### DOCUMENT SEGMENT
Allison Hartsoe: 02:54 I can certainly emphasize with you they're about data silos. I think anyone who's ever worked with data can feel that pain, but let's dive in a little bit more to retail and, and your background with the retail guard. One of the things we were talking about a while ago that I thought was so interesting, and you alluded to a little bit, in the beginning, was how retail has changed to allow for these new fast, I called them fast retailers, to come to be. Can you tell us a bit about what it was like in retail, particularly 10, 20 years ago, and maybe compare that to what's happening now?

Ed Kleban: 03:32 Of course, looking back, it's, it's, it's good to have some, uh, some perspective and some gray hairs here. Right? I see that there are a lot of factors that ushered in this era of new retail. Uh, you know, there was a time these brands delivered trust. They delivered trust through multi-million dollar broadcast campaigns in general distribution, you know, I might say something like, Tide is a great cleaning option because I see it everywhere and I just saw a commercial that made me feel really good. Right? But there's a brand right next to it, it's I've never heard of, but I still spend a premium on that Tide because they've earned my trust with these commercials. But today that trust comes more from ratings and reviews or from these sites, independent aggregator sites where they can tell you what's important and what's working and what's not working. So this ability to trust and behind new brands open the door to all of this innovation. At the same time, communication channels and social media allowed every brand to tell its own story. So this is where every copywriter that I knew went out and got new business cards to call themselves, Brand Storytellers.

Ed Kleban: 04:50 But truthfully, that feel good 30-second television spot became less and less effective than an authentic vision and a real creation story shot on an iPhone that really connected with customers. Plus now you can transact business without owning a store, distribute without owning trucks. You could manufacture without owning plants. You could buy just the infrastructure you needed and then if you had to scale, you didn't have to pay some sort of cost penalty in order to grow. It was this perfect storm of great things that have happened. Some of these brands have the opportunity to grow and to thrive.

Allison Hartsoe: 05:28 I didn't realize it was happening across all these different areas.

Ed Kleban: 05:33 Well, they were so used to this sort of obfuscated view of the customer. So normally they'd work with an agency who would negotiate with a publisher, who would then drive the customer to a retailer where they would eventually find the brand, that poor brand. They had no understanding of the customer, but the best I could hope for was some anecdotal idea of what was getting them interested, what was selling and all it was so severely delayed. Their connection was so blurry, but now with direct branding, they know exactly in real time what's relevant, what's interesting to their customers, and they're able to move their whole enterprise again because they're more agile because they don't own all of this infrastructure. They can now move the brand to be exactly where their customers are looking for, and they read their signals correctly.

Allison Hartsoe: 06:26 That's fantastic. It's also when you were giving the example at the beginning about Tide and choosing a brand because you know Tide, I remember doing that. I remember specifically staying away from unknown brands that I don't necessarily feel now because there is definitely a connectedness. I can pull up the brand's website; I can see their reviews, I can see what other people think about them. I can see if my friends are buying them and that direct connection is really driving that perfect storm. That's, how have the bigger brands reacted to this change?

(Stored items from a collection)
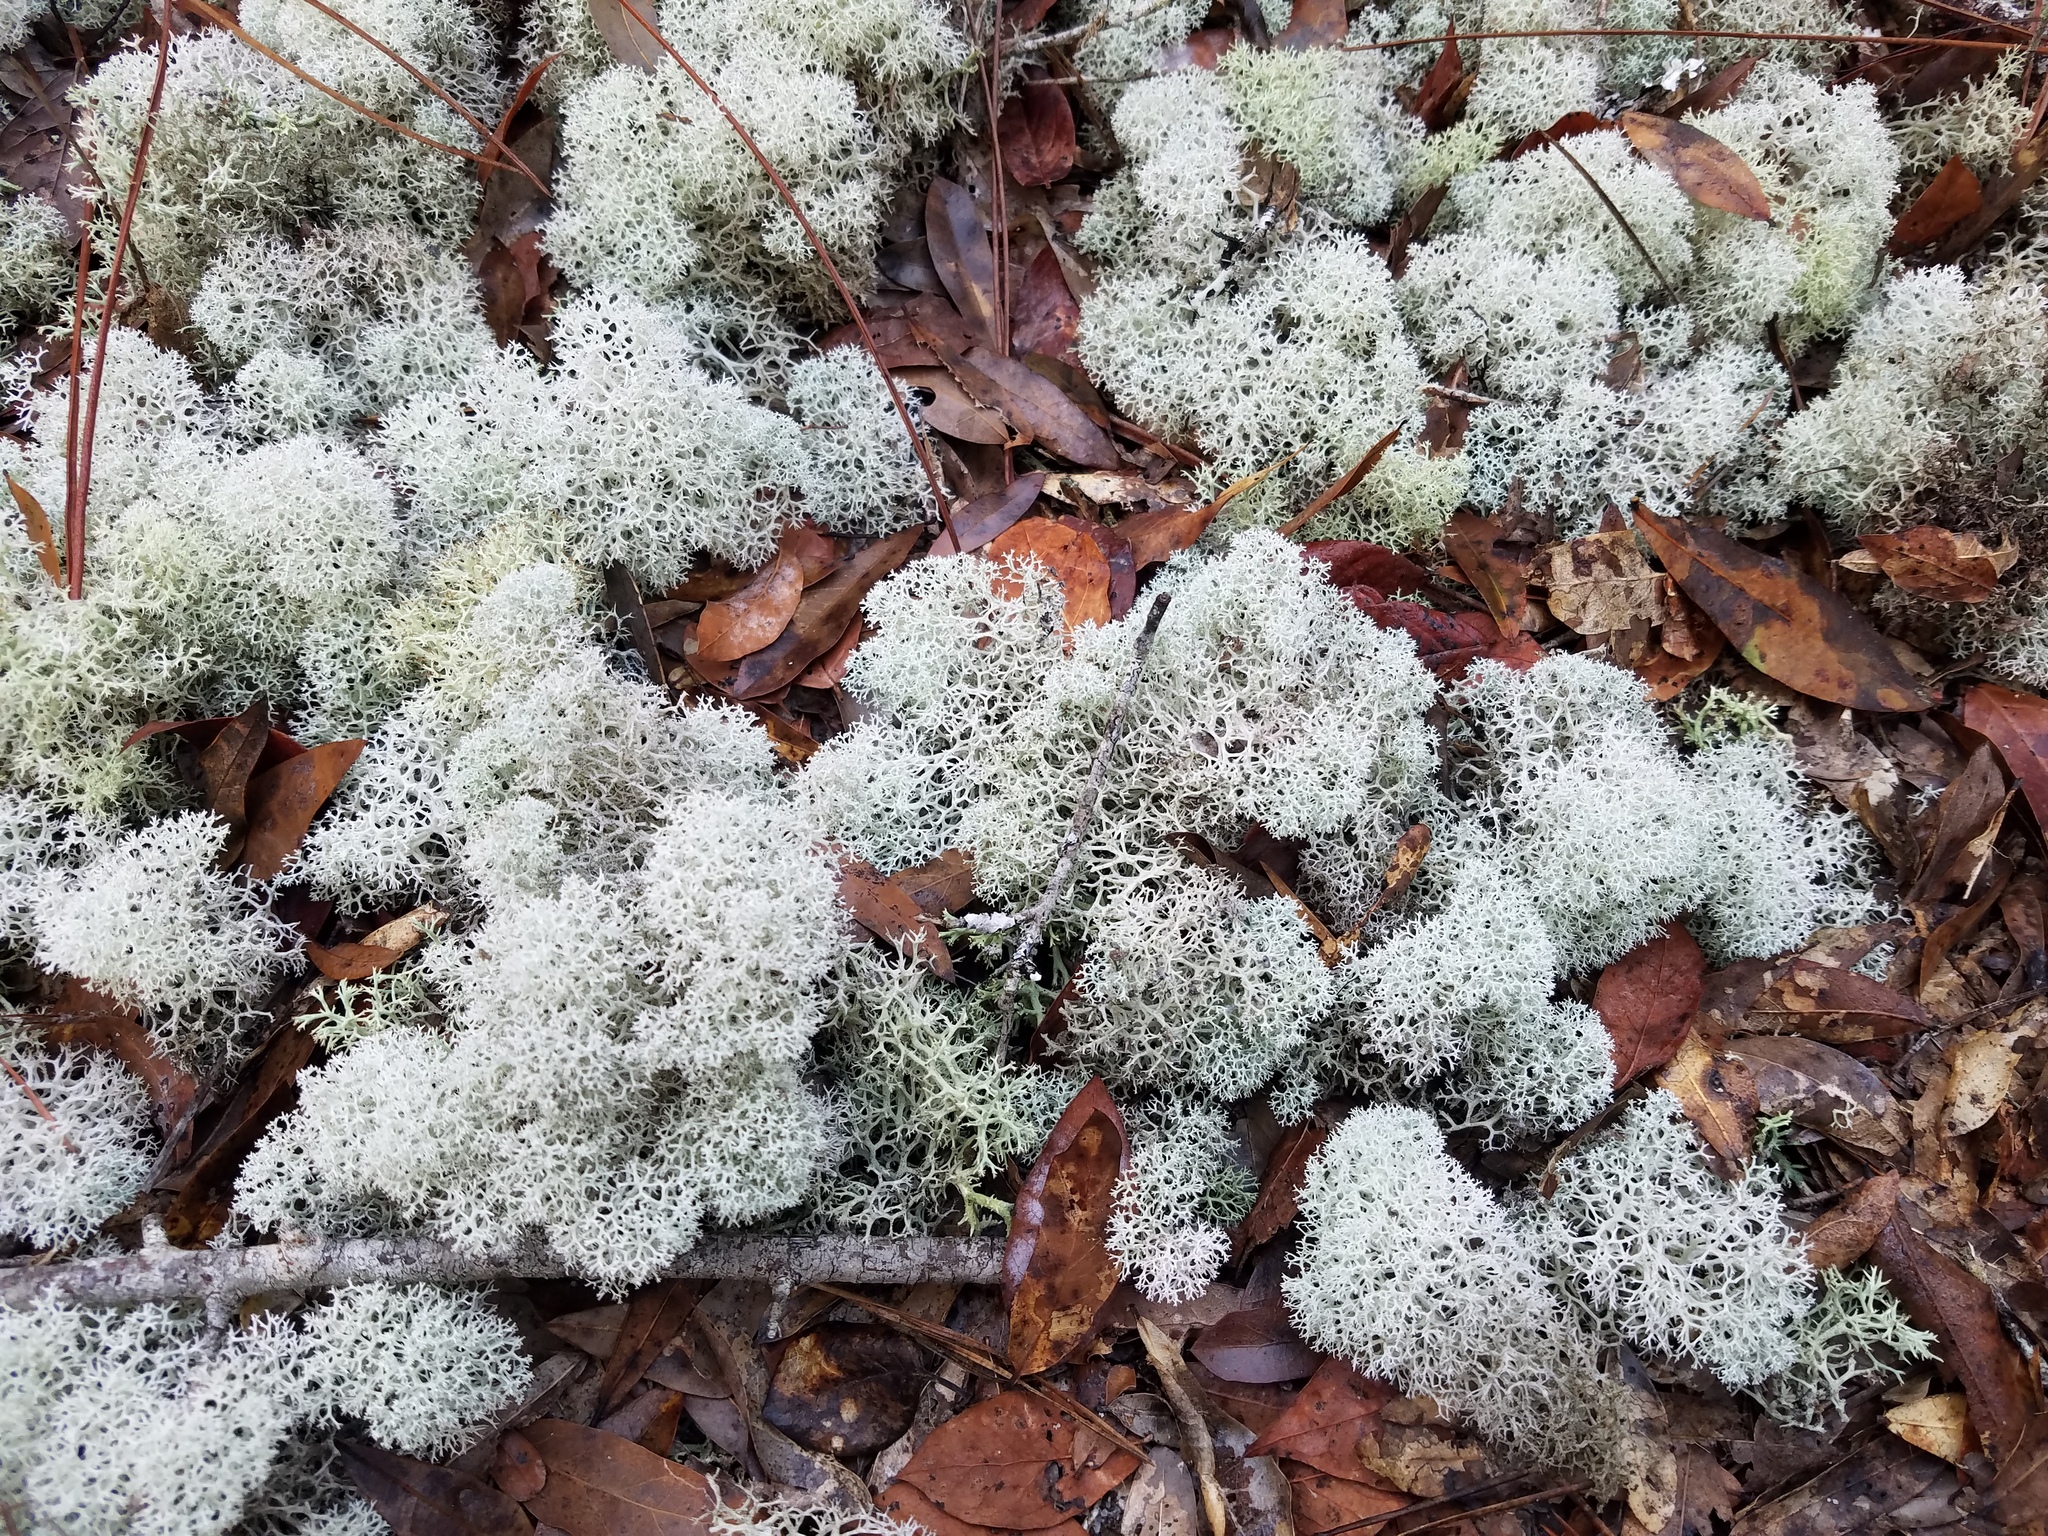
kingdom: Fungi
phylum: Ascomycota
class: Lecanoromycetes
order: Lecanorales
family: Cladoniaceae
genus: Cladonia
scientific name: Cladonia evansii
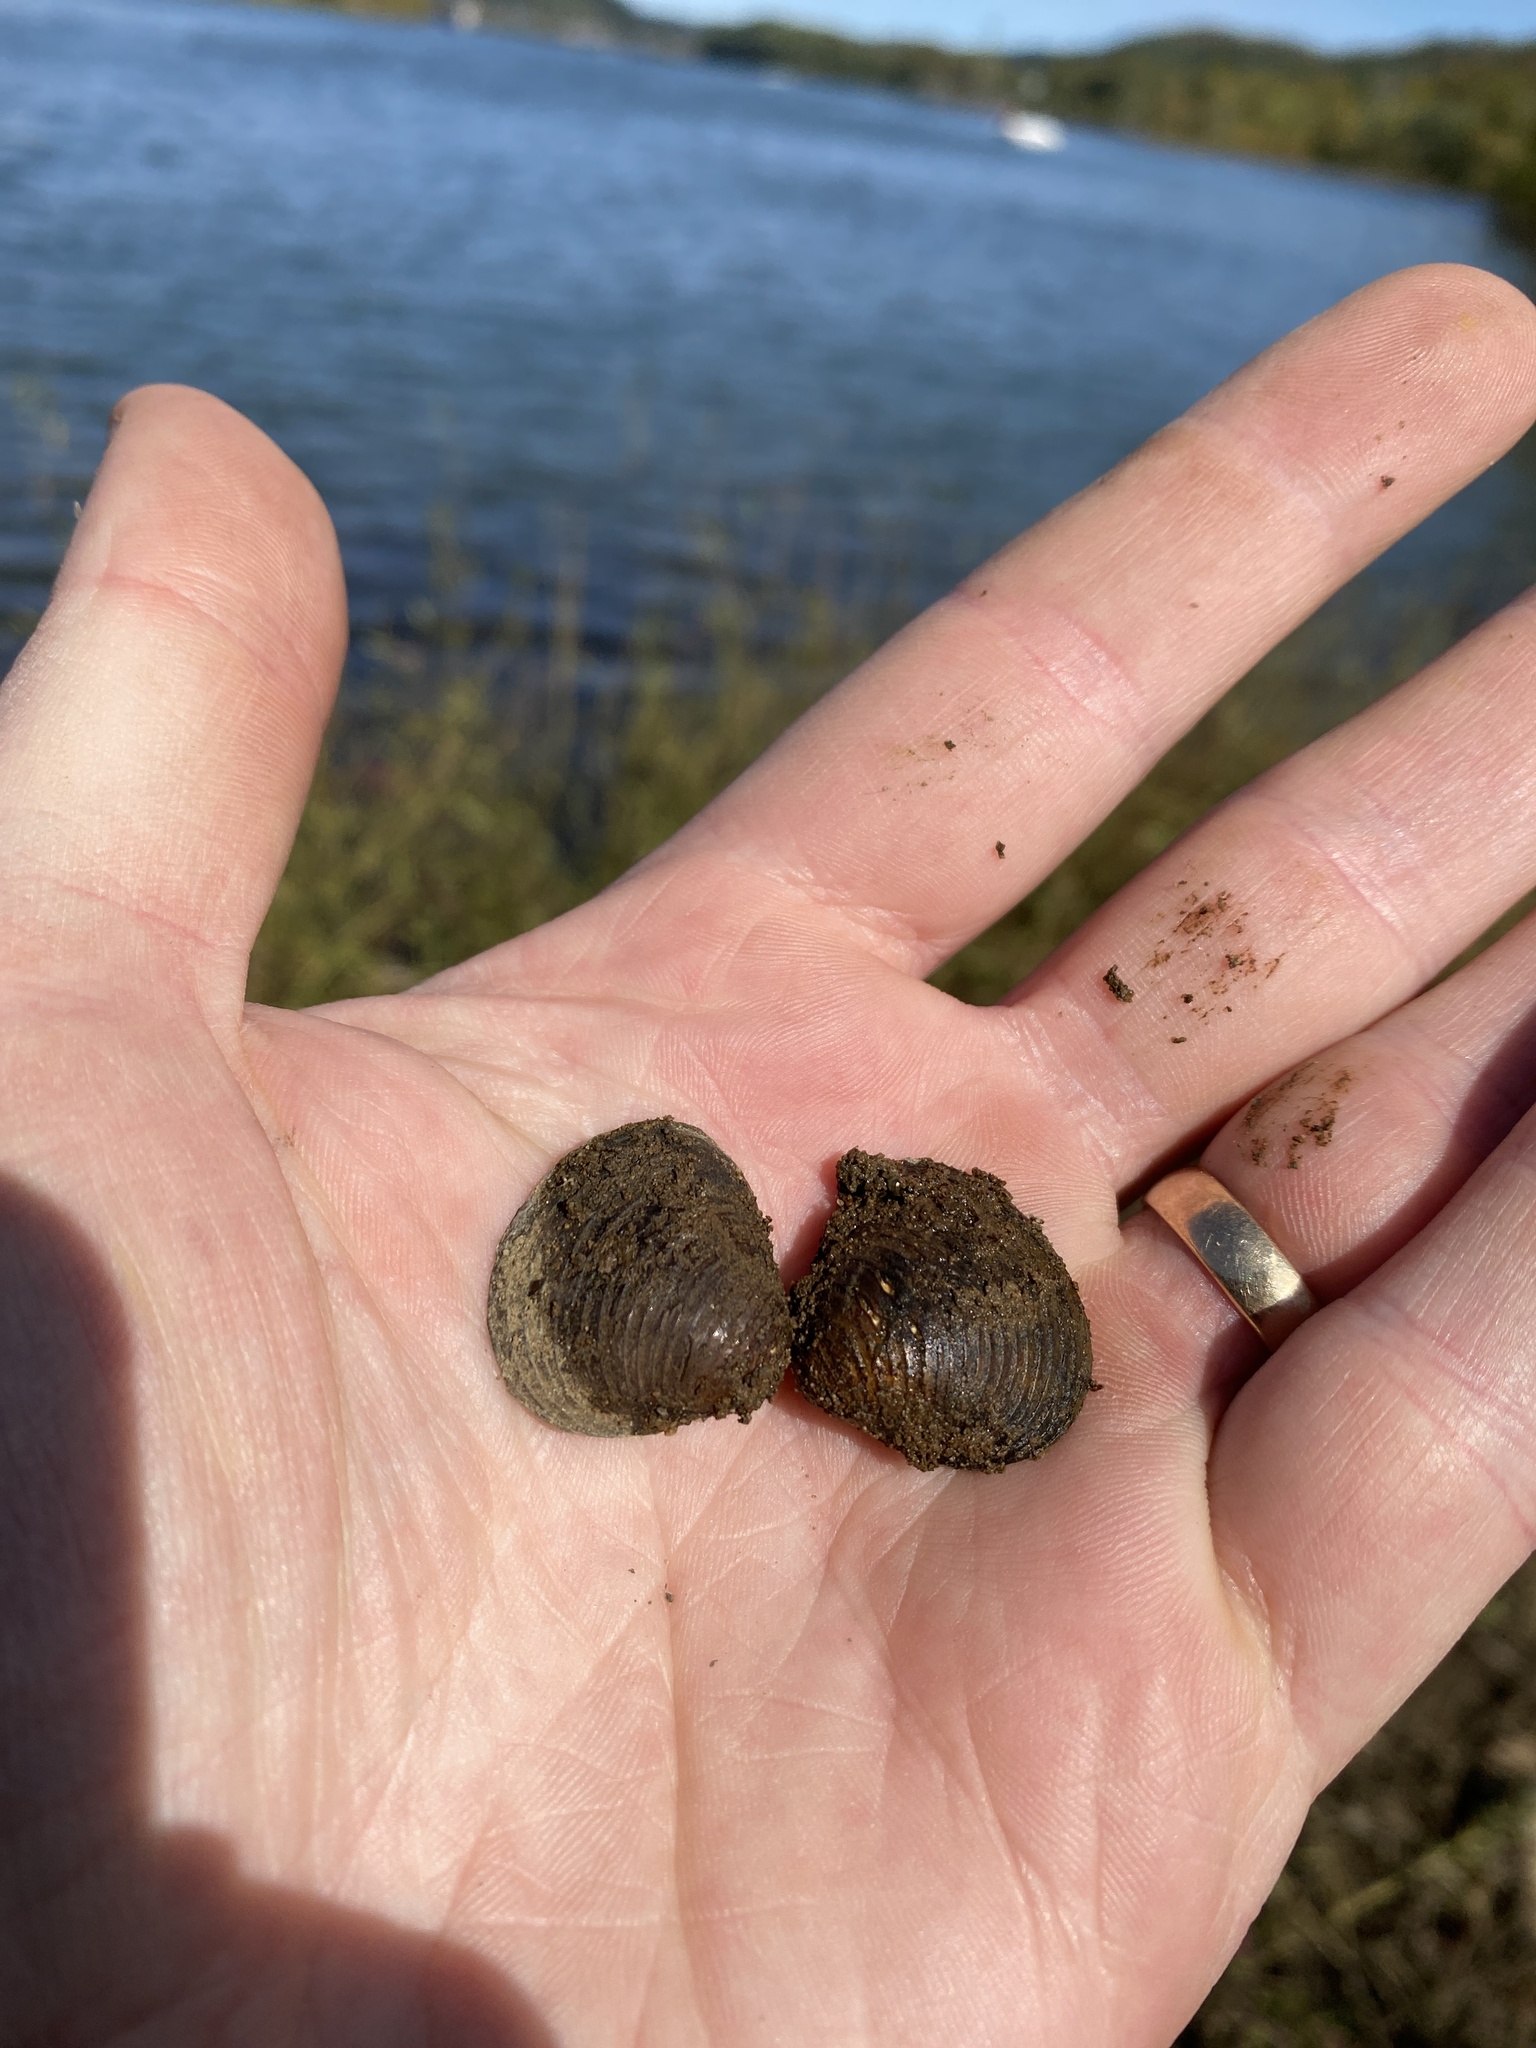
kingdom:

### TASK REQUIREMENTS
(a) Answer these questions from the retail interview:
(i) Where does Ed Kleban say consumer trust in brands comes from today?
(ii) What title did copywriters put on their new business cards?
(iii) What device does Ed Kleban name for shooting a real creation story?
(b) Write the next part of the retail interview, picking up after its final line.
The rows stand apart from the retail interview and are separate material.

### RESPONSES FOR EACH TASK
(a)
(i) From ratings and reviews, or from independent aggregator sites.
(ii) Brand Storytellers.
(iii) An iPhone.

(b)
Ed Kleban: 07:01 You know? Yeah. There are some of them that are out there that are really doing a great job, uh, as seeing an understanding the data and using that first-party data to fuel every enterprise function. And Nike's a great example of it, you know, they, they can continue to sell more and more of a bigger commitment to e-commerce and their online presence and so they're using this shopper data to help them design their products for each of their individual segments. They get this great feedback that makes them so authentic, um, so that even as a legacy brand, the personalization, and the feedback they get from one year becomes mainstream next and then eventually they also are using their workouts that are a logged by night plus to really get a feel for what's going on. So they've got this great pool of data, and they're using it wonderfully in order to stay relevant with a, you know, an ever-shifting in very fickle customer base.

Allison Hartsoe: 08:01 Oh. And of course, I'd be remiss not to mention the Zodiac acquisition that Nike made earlier this year, which was a company that was designed to calculate customer lifetime value. So I imagine they're probably loading that into the mix of data that they have as well.

Ed Kleban: 08:17 I can't wait to see how that changes things or how that affects their overall communication strategy. Another one that I love is Urban Decay, Urban Decay as a beauty brand has always been very cutting edge and they're doing a great job of understanding customer sentiment on Social, looking at their browsing behavior both onsite and through their videos and taking all of that activity online and offline to modify their product mix and keep themselves very cutting edge. I love what they're doing, and again, they have to be not just beauty, but their makeup, like experimental makeup, they're so cutting edge, and they use all of their signals and in order to deliver a product and a message there that keeps them right there on that edge.

Allison Hartsoe: 09:05 So they're using online data to keep the mix really sharp. They're using those customers signals, customers across the board to try to understand what is the right product to deliver to them. Is that right?

Ed Kleban: 09:17 And that is correct.

Allison Hartsoe: 09:18 Well, how does that relate to the new retailers that are coming out that are moving faster? And maybe you can give us an example or two.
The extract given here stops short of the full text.